College students get plenty of assignments, but this one was different.
It came from the Office of the Director of National Intelligence as a challenge to think tanks, security companies, collegiate teams and veterans of the U.S. intelligence community.
A team of six applied-intelligence graduate students at Mercyhurst College not only locked themselves away in a computer lab for the better part of a week, they came up winners in the nationwide competition.
The assignment, presented just before Labor Day, was to answer a single question: “Is Al Qaeda a cohesive organization with strong and centralized control, intent and direction?”
The second-year graduate students — Mike Butler, Ray Wasko, Shannon Ferrucci, Dan Somavilla, Drew Brasfield and Chris Hippner — had a week to come up with a PowerPoint presentation and a three-page paper to answer that question, using only open-source or unclassified information.
“It was the quickest turnaround project that we ever had to do that was this large in nature,” said Wasko, a 28-year-old native of Pittstown. “It was very exciting, very fast-paced, everything we thought it would be.”
Ferrucci, a 22-year-old resident of Utica, N.Y., who had just returned from a two-week conference on data visualization, said she worked to find clear and compelling ways to present the group’s findings.
“In this day and age, as decision makers have less time to sit down and read through documents, we wanted to present something that was interesting and would hold their attention,” she said.
The group’s findings were close to what they had expected and mostly consistent with conclusions team member Mike Butler had drawn in his thesis.
“The basic point is, now instead of being one organization run by Osama bin Laden, it’s more like a general ideological banner that includes terrorist groups all over the world,” said Somavilla, 27, of Bethlehem.
“I suppose it’s less reassuring than if they were one group,” he added.
But it wasn’t so much what they found, but how they found it, that seemed to impress many of the 700 people from the intelligence community who recently heard their presentation in Washington, D.C.
Much of what they learned came from the Internet, but it wasn’t as simple as asking Jeeves or getting lucky on Google.
“We relied heavily on the Web 2.0 movement that is really (a way of) having computers work for you,” Wasko said. “We relied on deep Web searches that go in different directions and function differently than a traditional Web search.”
The group also used a method called “crowd sourcing,” which seeks input from experts, authorities, databases and even blogs.
“We created a chain that spanned the globe,” Wasko said. “People responded back with relevant information and pointed us in different directions.

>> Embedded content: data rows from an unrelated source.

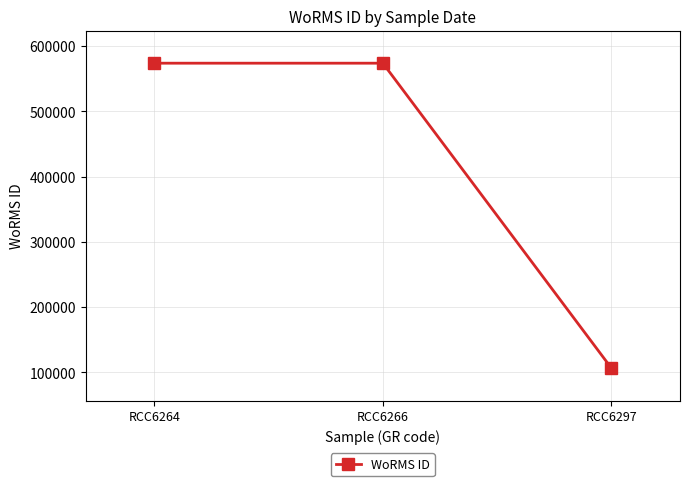

Between RCC6266 and RCC6297, which is larger?

RCC6266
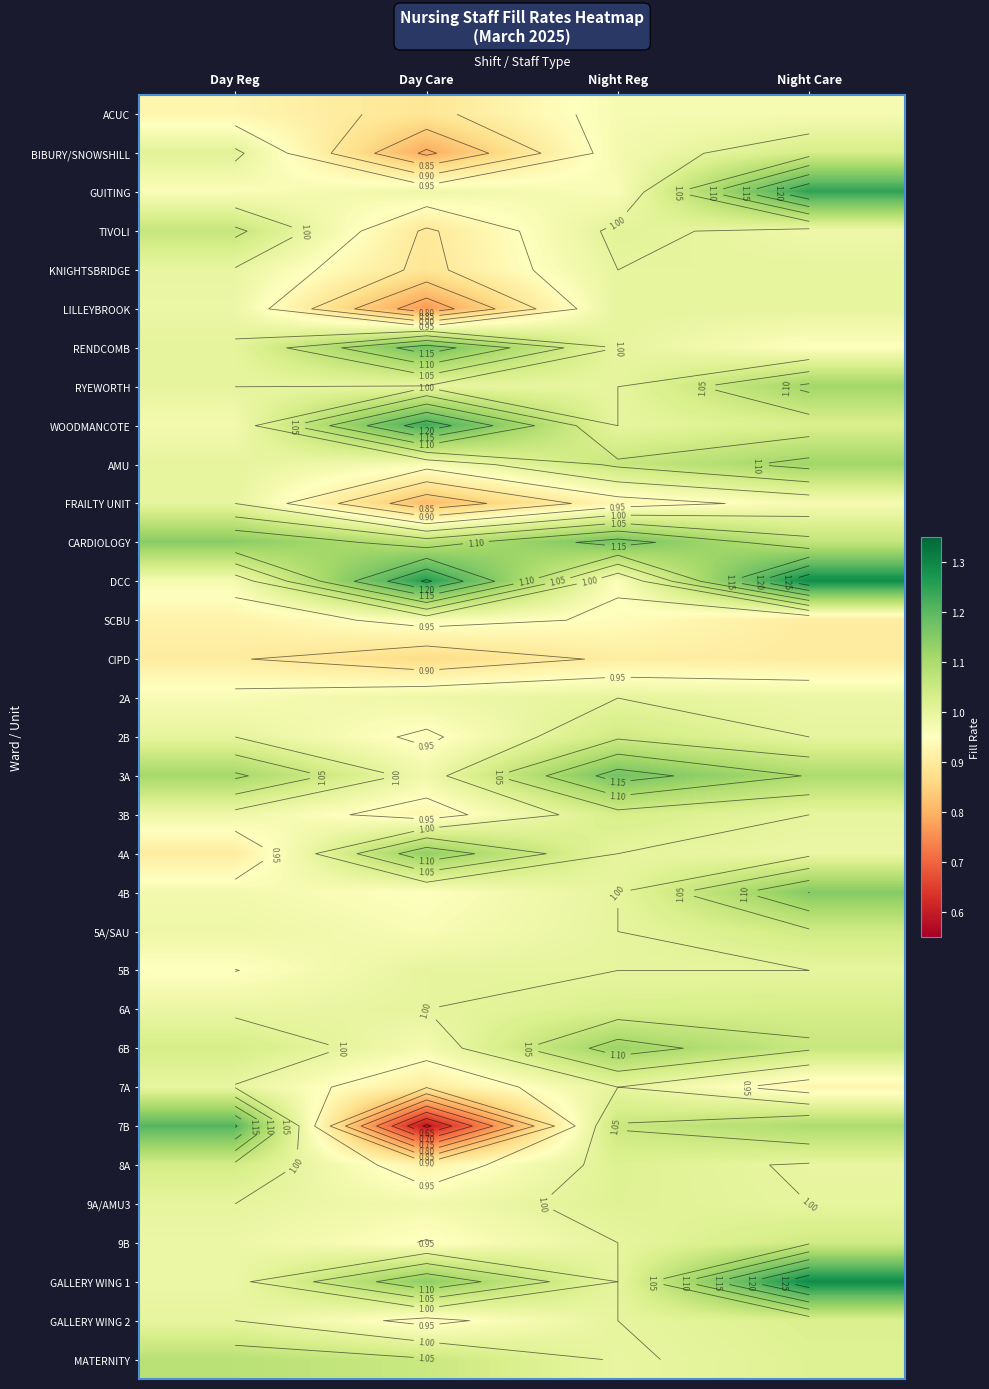

At which category is the sum across all series the highest?

Night Care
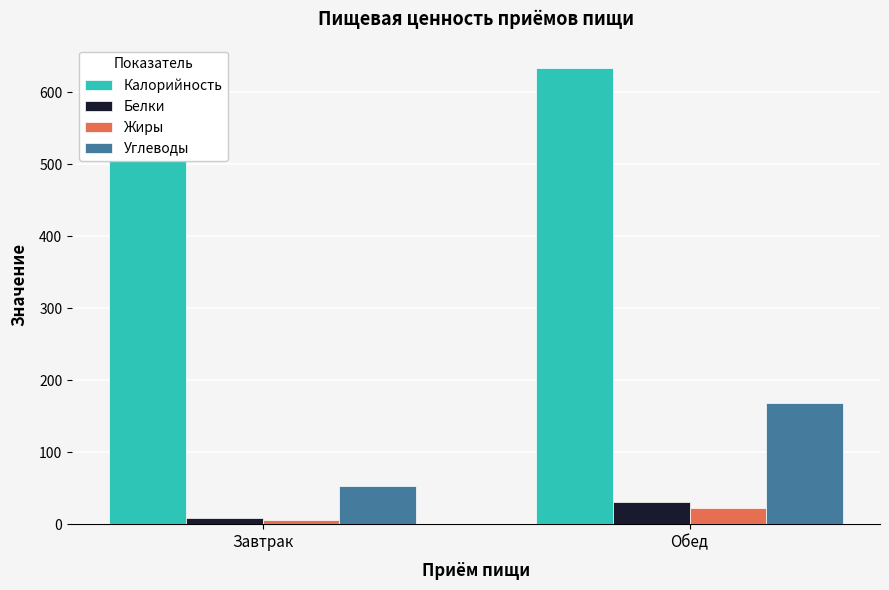

Where is Калорийность nearest to the value 601?

Завтрак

Some organizations, private companies that do terrorist tracking and research, gave us subscriptions to their databases.”
Those aggressive sourcing techniques prompted plenty of discussion at the conference, where some wondered about how to ensure all the information was reliable.

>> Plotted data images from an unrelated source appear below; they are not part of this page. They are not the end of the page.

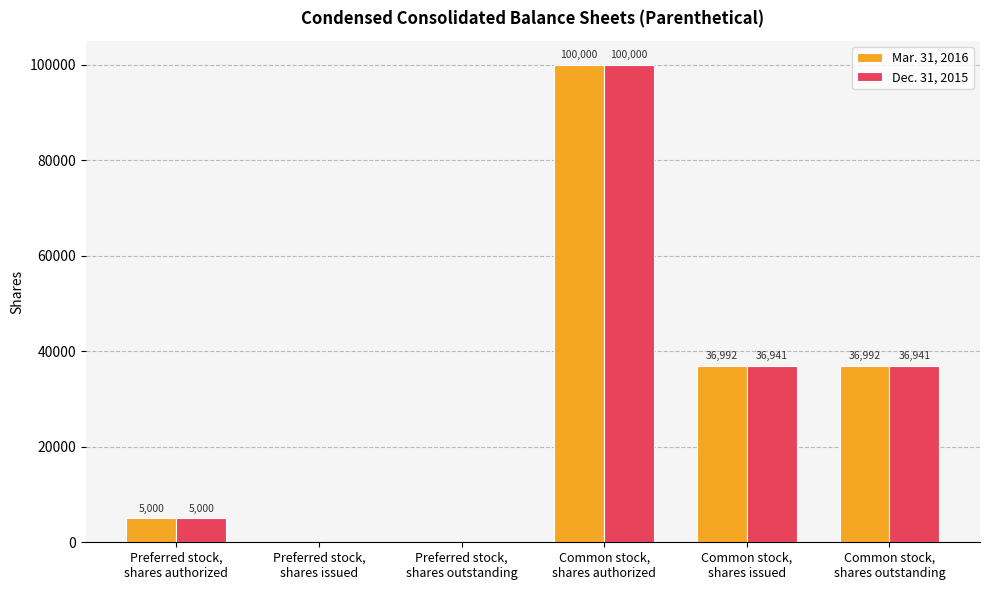

Reading left to right, what are all the values shown in this chart?

Mar. 31, 2016: 5000	0	0	100000	36992	36992
Dec. 31, 2015: 5000	0	0	100000	36941	36941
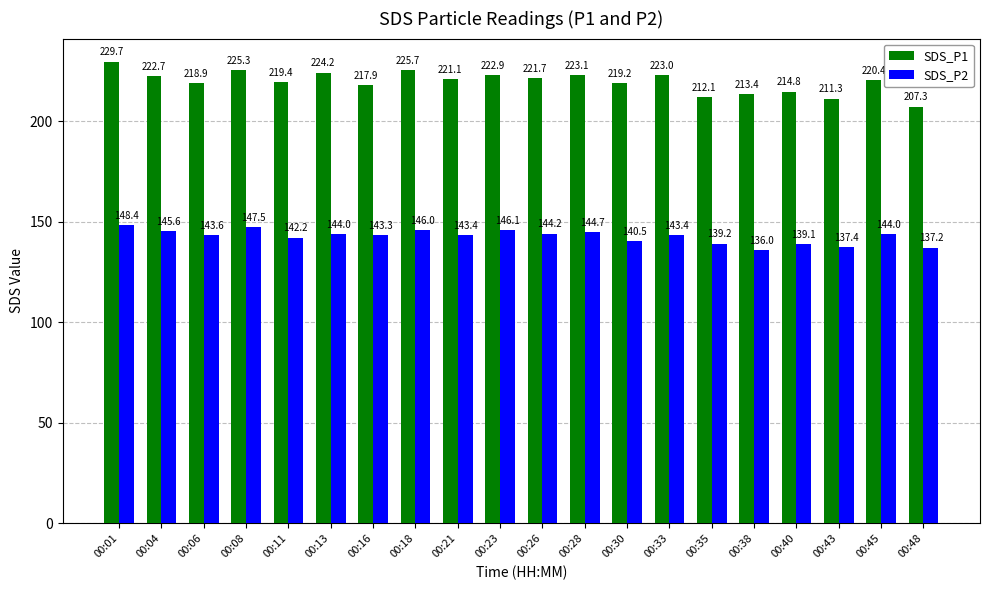

Which series has the widest spread of values?

SDS_P1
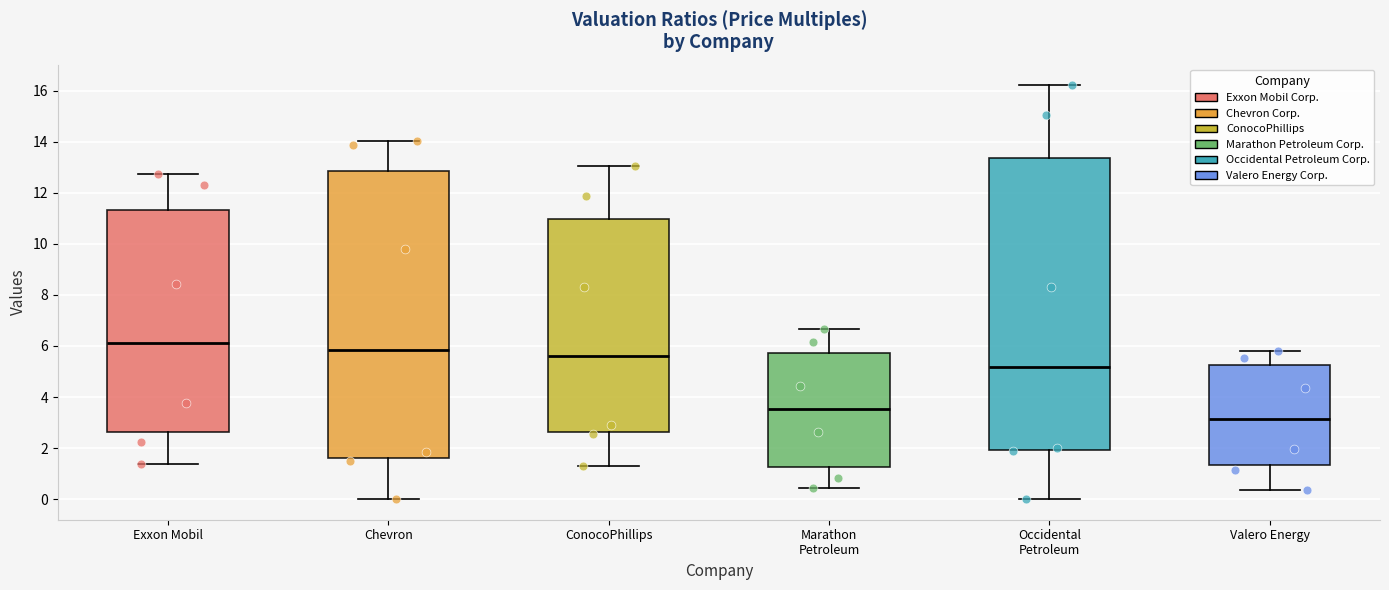

Reading left to right, transcribe this box plot: for each box, give where its median line is, the range the box spans, and where its two whiskers end, as read against the y-axis. The values are not printed on the chart, so give them approximately, as read against the axis.

Exxon Mobil: median 6.2, box 2.6 to 11.4, whiskers 1.4 to 12.8
Chevron: median 5.8, box 1.6 to 12.8, whiskers 0.0 to 14.0
ConocoPhillips: median 5.6, box 2.6 to 11.0, whiskers 1.4 to 13.0
Marathon Petroleum: median 3.6, box 1.2 to 5.8, whiskers 0.4 to 6.6
Occidental Petroleum: median 5.2, box 2.0 to 13.4, whiskers 0.0 to 16.2
Valero Energy: median 3.2, box 1.4 to 5.2, whiskers 0.4 to 5.8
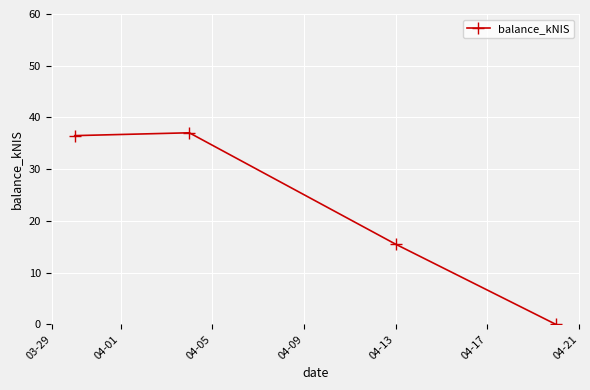

What is the average value?

22.3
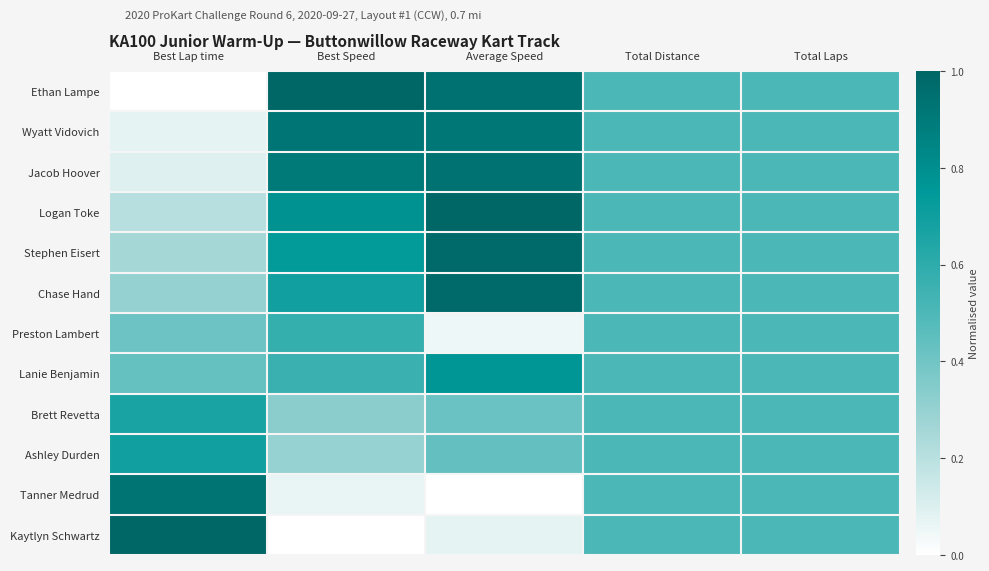

What is the greatest value displayed?

1.0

“I wasn’t expecting the kind of waves that would be made by what we were doing,” Somavilla said. “We were getting stopped by strangers who had heard about this project and what we did.”
For members of the Mercyhurst team, there was also an element of endurance to collecting and processing the information during a series of 13-hour days.
“It was Labor Day weekend and probably one of the last nice weekends we had, and we didn’t see the outside of this building,” Ferrucci said. “We were here pretty much all day and into the night, working round the clock trying to make things happen.”
Bob Heibel, director of the Mercyhurst College Institute for Intelligence Studies, said he was pleased by the win, but not entirely surprised.
“I feel we do open sourcing as well as anybody,” he said. “We have been doing open-source intelligence for 17 years, and I have seen some amazing products come out of our students, particularly in the last five years.”
In some respects, open-source intelligence is “kind of the redheaded stepchild if you are in the intelligence community,” Heibel said.
On the other hand, he said, it represents the vast majority of all the information analyzed by the U.S. intelligence community and the only kind of information available to his students.
“I was not surprised that we won. What I was really interested in is who would be the other winner,” he said, referring to a second question addressed by some of the 24 competitors.
The winner of that challenge, iJET Intelligent Risk Systems, also had a Mercyhurst connection. Two of the employees on the company’s team were Mercyhurst alumni — 2004 graduate Michael Bogart, who is from Erie, and Bradley Perry, who graduated in 2006.